The lens has a 100° angle of view, which matches what we’d expect from an 18mm lens on a full frame system.
The front baffle doesn’t have any markings on it, perhaps to prevent reflections when shooting glossy surfaces close-up. Instead the name of the lens and its specification are written around the rim of the barrel. Unusually for such a wide focal length the filter thread is a very modest 55mm, which makes it very easy to source and carry suitable filters and adapter rings. This also makes it easy to mount filters much larger than the front of the lens so we can avoid the filter, or filter holder, blocking the corners of the picture.
The front element protrudes only a little, and actually no more than the front element of a more regular focal length, which again makes using filters easy.
Unlike some other ultra-wide angle lenses for the MFT system this Leica DG 9mm f/1.7 lens uses autofocus, and its contacts transmit shooting information to the camera to be stored as EXIF data. The underside of the lens is plain, while the barrel measures 60.8mm at its widest point, and is 52mm long. The lens is constructed using 12 elements in 9 groups, and uses 2 aspherical lenses, 2 lenses in ED glass and 1 in Ultra High Refractive glass – which helps to keep the lens small. The 7-bladed iris closes to f/16.
Other ultra-wide lenses in the Lumix system that cover a 9mm focal length are somewhat larger and heavier than this new 9mm, and the two other models shown here have fixed lens hoods that can’t be removed. As both are also zooms with more complicated internal designs, they also have smaller maximum apertures which can’t match the f/1.7 light-gathering power of this 9mm lens.
The wide maximum aperture is a benefit not only for maintaining a shorter shutter speed or lower ISO in dim conditions, but the extra light it lets in will also help keep focus quick and achievable in extremely dark situations.
You can also see here the difference in the size of the forward elements and the barrel housing. The 7-14mm lens uses a slip-on lens cap and can only be fitted with filter systems that clip to the barrel, while the 8-18mm lens takes a 67mm cap.
You can see here how small the lens is for such a wideangle, and how it is equally at home mounted on the larger Lumix GH6 or on the mid-sized Lumix GX9. Aperture controls come via the body dials, as does switching between AF and manual focusing.

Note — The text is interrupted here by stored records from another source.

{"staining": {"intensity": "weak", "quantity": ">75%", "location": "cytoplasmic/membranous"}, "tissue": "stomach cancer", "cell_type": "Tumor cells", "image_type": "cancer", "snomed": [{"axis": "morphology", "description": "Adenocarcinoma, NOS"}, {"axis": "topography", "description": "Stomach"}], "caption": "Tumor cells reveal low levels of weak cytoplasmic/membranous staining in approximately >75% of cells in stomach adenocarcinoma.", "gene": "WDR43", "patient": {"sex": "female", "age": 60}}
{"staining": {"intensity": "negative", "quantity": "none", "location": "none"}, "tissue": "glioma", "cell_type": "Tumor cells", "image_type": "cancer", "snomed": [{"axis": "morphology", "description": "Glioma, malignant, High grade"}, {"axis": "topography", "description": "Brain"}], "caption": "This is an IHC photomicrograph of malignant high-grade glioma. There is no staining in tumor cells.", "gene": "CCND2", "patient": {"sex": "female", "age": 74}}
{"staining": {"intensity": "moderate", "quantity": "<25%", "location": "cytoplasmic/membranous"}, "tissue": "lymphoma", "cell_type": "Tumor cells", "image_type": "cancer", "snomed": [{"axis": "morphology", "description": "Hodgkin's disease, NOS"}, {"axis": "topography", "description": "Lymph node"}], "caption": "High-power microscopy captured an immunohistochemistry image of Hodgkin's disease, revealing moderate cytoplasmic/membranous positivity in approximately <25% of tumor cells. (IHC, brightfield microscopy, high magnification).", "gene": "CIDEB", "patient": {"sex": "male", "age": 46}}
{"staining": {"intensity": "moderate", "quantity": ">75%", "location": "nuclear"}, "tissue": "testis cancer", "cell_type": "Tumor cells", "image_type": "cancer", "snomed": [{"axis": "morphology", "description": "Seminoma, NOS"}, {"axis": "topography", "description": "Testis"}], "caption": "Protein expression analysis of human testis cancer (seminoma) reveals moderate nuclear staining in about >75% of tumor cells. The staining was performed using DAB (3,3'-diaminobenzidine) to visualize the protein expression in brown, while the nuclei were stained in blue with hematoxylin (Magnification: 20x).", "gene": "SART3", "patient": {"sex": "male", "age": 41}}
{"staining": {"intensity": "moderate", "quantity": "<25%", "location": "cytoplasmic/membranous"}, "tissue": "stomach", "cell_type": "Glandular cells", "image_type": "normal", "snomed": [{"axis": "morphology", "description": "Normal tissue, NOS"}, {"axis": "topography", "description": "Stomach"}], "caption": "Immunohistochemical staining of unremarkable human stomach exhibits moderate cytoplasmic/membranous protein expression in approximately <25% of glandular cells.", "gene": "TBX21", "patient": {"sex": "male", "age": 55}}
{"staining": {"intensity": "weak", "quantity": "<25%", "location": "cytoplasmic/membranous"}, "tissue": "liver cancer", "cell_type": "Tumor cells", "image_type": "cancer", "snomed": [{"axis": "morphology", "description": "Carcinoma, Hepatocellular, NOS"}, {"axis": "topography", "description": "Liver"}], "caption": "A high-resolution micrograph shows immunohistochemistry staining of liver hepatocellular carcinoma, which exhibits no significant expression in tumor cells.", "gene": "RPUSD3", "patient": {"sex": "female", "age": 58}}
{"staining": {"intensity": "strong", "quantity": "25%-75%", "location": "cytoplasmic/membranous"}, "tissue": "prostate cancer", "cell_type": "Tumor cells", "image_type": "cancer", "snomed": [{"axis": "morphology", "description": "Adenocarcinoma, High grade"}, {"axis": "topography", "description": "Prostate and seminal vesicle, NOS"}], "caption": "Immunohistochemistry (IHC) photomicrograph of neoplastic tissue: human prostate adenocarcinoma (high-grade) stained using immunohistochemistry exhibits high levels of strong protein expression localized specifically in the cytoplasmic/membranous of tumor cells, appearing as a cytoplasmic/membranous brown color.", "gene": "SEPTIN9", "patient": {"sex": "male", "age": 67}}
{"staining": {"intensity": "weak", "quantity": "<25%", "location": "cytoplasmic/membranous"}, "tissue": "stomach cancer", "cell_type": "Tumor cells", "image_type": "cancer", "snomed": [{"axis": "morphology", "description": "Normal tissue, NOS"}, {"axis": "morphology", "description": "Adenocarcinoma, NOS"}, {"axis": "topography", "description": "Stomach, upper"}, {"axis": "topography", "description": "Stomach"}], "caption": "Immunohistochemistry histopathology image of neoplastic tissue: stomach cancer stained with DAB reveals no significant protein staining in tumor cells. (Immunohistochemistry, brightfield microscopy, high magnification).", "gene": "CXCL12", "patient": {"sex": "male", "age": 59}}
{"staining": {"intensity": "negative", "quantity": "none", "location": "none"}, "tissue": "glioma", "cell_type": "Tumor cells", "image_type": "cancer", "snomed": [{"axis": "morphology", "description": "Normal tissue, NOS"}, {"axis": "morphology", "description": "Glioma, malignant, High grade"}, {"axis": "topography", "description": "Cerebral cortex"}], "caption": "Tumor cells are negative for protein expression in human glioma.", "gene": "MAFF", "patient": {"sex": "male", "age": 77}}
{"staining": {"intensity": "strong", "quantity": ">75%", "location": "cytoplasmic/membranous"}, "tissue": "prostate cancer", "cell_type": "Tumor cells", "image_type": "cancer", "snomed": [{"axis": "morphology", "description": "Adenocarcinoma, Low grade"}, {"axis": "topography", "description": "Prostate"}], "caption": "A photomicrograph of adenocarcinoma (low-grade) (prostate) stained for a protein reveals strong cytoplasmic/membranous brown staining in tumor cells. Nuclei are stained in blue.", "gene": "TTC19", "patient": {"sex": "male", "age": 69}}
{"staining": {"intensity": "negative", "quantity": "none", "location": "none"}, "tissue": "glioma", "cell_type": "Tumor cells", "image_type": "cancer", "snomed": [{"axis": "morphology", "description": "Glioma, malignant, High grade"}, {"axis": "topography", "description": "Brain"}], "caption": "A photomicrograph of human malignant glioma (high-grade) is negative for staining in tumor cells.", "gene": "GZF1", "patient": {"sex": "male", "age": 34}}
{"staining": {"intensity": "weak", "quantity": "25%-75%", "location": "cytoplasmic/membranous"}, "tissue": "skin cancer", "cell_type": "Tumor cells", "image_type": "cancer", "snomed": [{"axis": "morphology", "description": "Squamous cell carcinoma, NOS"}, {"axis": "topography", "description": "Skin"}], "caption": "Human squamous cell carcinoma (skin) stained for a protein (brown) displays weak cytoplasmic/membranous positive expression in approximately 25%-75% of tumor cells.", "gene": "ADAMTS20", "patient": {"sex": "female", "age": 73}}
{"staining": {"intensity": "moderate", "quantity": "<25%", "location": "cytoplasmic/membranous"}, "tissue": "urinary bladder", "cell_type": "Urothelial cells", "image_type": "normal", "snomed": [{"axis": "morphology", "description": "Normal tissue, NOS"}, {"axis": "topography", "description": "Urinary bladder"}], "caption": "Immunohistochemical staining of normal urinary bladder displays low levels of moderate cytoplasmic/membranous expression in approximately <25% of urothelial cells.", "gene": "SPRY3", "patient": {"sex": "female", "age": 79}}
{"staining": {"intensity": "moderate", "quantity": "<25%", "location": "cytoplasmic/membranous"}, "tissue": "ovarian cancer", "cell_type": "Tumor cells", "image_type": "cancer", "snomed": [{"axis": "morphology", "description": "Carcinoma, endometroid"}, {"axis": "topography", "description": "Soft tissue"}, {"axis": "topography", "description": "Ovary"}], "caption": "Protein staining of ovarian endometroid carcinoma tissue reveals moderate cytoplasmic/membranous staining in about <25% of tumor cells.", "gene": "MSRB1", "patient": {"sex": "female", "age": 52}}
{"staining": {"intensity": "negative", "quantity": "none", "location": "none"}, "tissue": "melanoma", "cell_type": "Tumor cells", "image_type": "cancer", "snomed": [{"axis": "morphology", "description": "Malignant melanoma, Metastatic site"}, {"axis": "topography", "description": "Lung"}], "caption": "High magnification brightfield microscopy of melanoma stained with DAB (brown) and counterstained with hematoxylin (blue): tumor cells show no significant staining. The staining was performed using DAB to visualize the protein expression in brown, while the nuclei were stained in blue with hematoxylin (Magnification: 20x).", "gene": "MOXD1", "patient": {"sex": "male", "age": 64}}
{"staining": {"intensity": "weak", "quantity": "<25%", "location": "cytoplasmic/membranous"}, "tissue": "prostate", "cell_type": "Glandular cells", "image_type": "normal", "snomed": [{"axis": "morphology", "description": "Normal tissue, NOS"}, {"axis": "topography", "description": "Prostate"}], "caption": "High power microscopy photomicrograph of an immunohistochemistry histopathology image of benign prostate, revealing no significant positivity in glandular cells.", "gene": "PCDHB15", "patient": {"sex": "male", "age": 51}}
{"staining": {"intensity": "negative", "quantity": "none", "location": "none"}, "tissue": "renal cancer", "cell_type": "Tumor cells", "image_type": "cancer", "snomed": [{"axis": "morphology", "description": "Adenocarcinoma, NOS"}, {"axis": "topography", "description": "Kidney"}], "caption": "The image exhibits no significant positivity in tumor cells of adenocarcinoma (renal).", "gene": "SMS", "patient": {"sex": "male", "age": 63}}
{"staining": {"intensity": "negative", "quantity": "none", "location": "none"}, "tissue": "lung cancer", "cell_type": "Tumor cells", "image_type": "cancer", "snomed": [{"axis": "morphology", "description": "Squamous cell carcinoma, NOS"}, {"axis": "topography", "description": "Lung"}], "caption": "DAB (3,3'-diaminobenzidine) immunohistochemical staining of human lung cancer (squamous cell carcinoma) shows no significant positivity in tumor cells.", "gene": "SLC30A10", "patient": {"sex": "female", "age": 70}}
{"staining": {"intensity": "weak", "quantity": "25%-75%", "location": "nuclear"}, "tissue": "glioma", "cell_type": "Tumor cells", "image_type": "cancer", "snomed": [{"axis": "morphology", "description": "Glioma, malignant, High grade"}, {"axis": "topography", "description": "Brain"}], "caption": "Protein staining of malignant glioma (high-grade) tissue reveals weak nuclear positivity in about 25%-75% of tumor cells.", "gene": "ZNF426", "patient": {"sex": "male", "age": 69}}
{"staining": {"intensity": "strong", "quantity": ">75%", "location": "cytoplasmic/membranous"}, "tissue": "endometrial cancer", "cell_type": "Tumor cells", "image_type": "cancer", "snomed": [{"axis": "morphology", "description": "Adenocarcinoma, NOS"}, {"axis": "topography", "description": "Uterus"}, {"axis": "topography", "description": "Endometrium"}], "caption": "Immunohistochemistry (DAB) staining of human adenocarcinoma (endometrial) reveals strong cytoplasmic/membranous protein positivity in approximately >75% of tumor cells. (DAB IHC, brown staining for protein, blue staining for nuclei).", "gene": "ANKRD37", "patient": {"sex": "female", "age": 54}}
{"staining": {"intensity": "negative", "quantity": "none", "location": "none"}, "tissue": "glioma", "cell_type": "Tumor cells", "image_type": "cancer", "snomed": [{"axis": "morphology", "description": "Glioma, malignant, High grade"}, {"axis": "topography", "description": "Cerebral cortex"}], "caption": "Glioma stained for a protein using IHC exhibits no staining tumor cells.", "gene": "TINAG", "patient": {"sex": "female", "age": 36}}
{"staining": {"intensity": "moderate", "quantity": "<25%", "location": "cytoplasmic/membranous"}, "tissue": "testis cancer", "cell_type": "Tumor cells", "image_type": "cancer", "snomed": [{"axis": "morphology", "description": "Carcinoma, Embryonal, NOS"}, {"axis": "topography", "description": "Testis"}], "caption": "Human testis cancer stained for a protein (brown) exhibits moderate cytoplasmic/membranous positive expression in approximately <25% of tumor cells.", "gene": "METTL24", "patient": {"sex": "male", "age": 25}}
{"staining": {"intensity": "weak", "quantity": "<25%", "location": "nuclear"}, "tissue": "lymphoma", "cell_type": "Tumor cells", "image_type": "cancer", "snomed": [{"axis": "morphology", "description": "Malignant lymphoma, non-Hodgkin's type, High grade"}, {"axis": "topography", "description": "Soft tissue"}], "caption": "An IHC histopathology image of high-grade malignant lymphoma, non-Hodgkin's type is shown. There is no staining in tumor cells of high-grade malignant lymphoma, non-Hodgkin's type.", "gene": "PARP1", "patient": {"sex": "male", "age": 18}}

On the GH6 the 9mm will make a very useful lens for video allowing filmmakers to capture dramatic views as well as to shoot in confined spaces. The close focus will also allow subjects to be shown in their environment too, while still occupying a significant portion of the frame.
This new 9mm is also a very useful lens for anyone with the smaller Lumix camera bodies – such as the G100 or the GX880. The weight of the lens works perfectly with such tiny bodies and the size creates a comfortable balance with not only the G100 but also with cameras like the GX80, G90 and the GH5 series.
The 9.5cm close-focus distance really is remarkable, with the lens allowing subjects to get right up to the front element while still keeping them sharp. Even with a wide-open aperture sharpness in these extremes is excellent and the out-of-focus areas behind the subject are rendered beautifully. With the aperture closed down a quite astonishing depth-of-field can be achieved. The wide-angle view allows an amazing sense of depth in both stills and video, and close work enables us to deliver a great sense of place while maintaining a large and obvious subject.
The Panasonic Leica DG Summilux 9mm f/1.7 ASPH will cost £449/€499 (Ireland) and will be available from mid-June.